Turns out the first option is easier. It is possible to tell a docker to use the network namespace of another container when it gets setup. This is done by specifying container:container_name as a --net option like below:

docker run -it --rm --net container:wiresocks alpine /bin/sh

The above command would run an alpine container but its network stack would be the same as the wiresocks container which includes all the routes as well as the TUN interface. This allows you to generically add any dockerised tools into that namespace which would obey the routes and essentially be SOCKS’d via the proxy. This means you can bring any docker container into the same namespace and have it access the same network!

Using the same namespace trick to attach a docker container with impacket tools installed to use the same socks proxy hack.

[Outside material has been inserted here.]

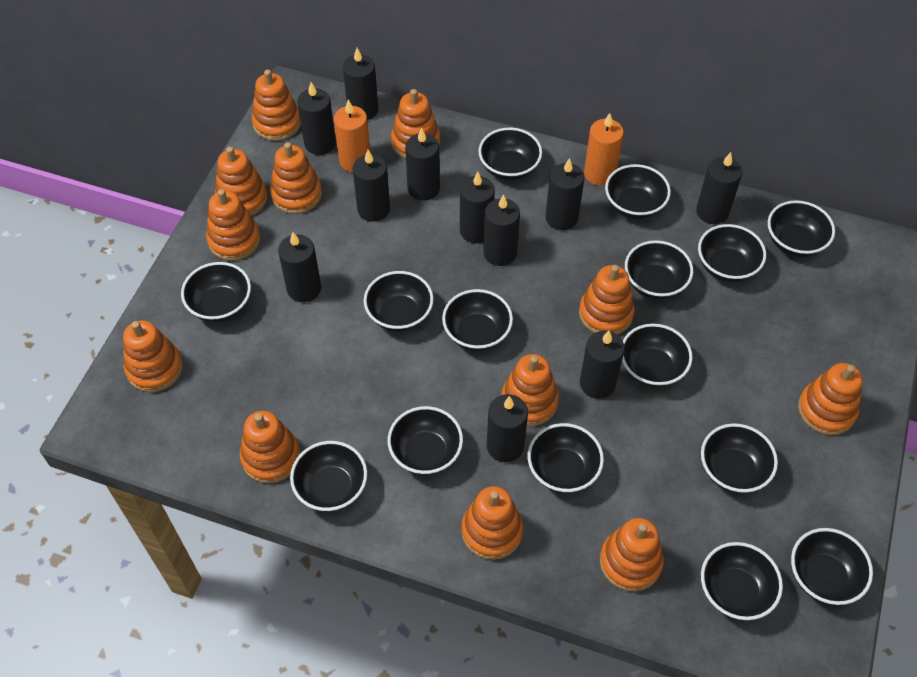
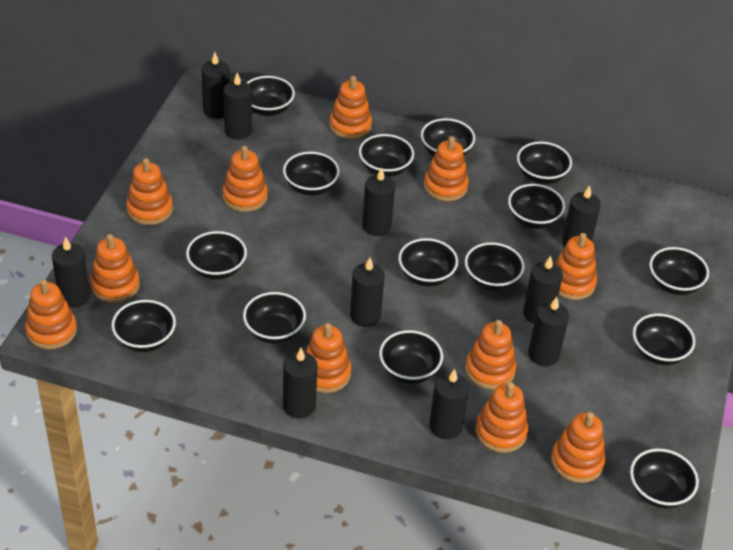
black candle: [278,232,321,302] [297,82,336,155] [343,48,378,120] [353,150,390,222] [405,128,440,201] [460,172,495,243] [483,194,520,266] [487,394,528,462] [546,158,584,230] [580,331,625,399] [696,152,743,224] = 11 -> [52,237,90,308] [201,52,230,119] [223,72,252,140] [283,348,318,419] [350,258,385,327] [362,167,395,236] [429,369,469,439] [523,256,563,324] [528,297,569,366] [562,185,601,247] = 10
orange candle: [334,100,370,172] [584,113,624,186] = 2 -> none = 0
orange stacking toy: [123,320,183,392] [206,189,260,261] [215,147,267,216] [240,411,300,484] [252,70,301,141] [270,142,322,214] [391,89,440,159] [461,486,523,560] [501,354,559,426] [579,265,635,335] [600,518,664,592] [798,363,863,435] = 12 -> [25,279,77,349] [90,234,140,303] [126,158,173,225] [222,146,268,212] [306,323,351,393] [329,76,372,139] [424,136,469,201] [465,320,516,389] [475,382,528,453] [551,412,606,483] [555,233,597,300] = 11

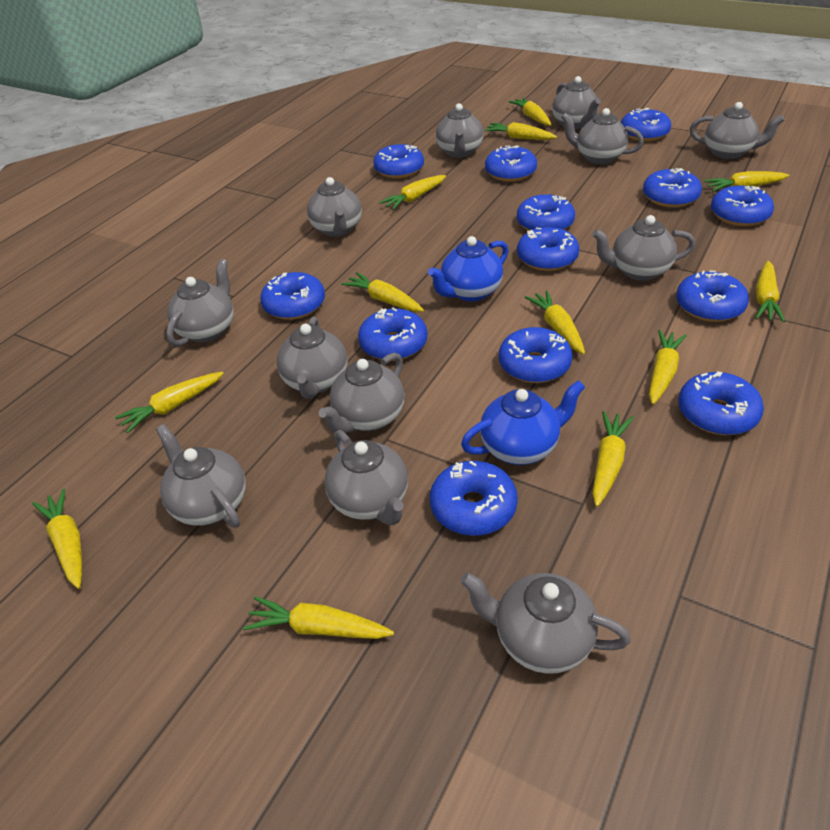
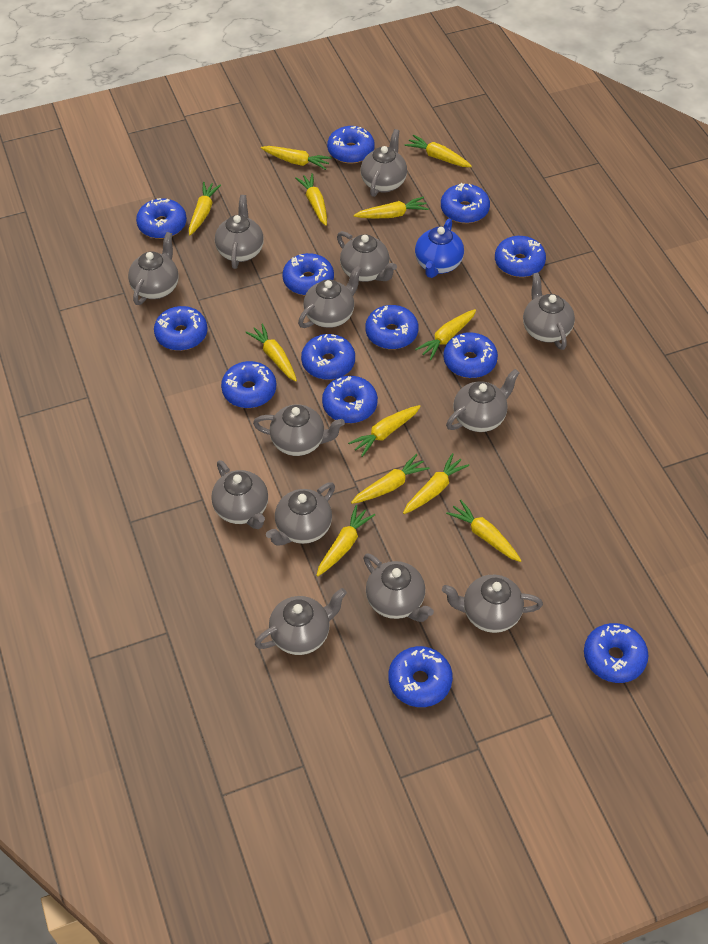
blue teapot: [428,236,509,302] [461,380,585,465] = 2 -> [415,219,464,278] = 1
grey teapot: [156,424,246,528] [166,259,234,347] [277,316,347,399] [307,177,362,237] [319,353,404,433] [324,430,408,525] [436,103,483,158] [460,572,631,674] [552,76,601,129] [561,108,644,164] [592,215,695,281] [690,102,785,159] = 12 -> [128,232,179,305] [211,460,268,529] [215,195,264,269] [253,404,345,456] [255,588,347,655] [266,482,335,546] [298,266,362,328] [337,231,397,282] [361,129,407,197] [363,553,434,622] [442,575,543,633] [446,369,519,432] [523,273,575,350] = 13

Going back to WireGuard I created a docker-compose that handles most of the setup for you so that you can have any client machine get routed via SOCKS transparently: https://github.com/sensepost/wiresocks/blob/main/docker-compose.yml

Getting started with Wiresocks

Using WireSocks should be pretty simple. You need a host (say a jump box), a proxy (such as SOCKS) into your target network (your jump box should be able to reach it), and docker compose installed. Then, clone the WireSocks repository, copy the example .env.example file to .env, edit it appropriately and run docker compose up -d. With the stack up and running, you should see a new config/ directory which will contain the WireGuard client configuration files you’d need to configure on your clients (like Windows, Linux, macOS etc.).

Conclusion

So all of this provides a generic way to get a computer’s TCP traffic into a SOCKS proxy without too much funny business. UDP support is something that the SOCKS proxy would need support for and it also needs to play nicely with tun2socks, so if someone can figure that out before me, please let me know!

The tool/docker can be found here: https://github.com/sensepost/wiresocks

Hopefully this helps some people who have been frustrated by their tools not using their SOCKS.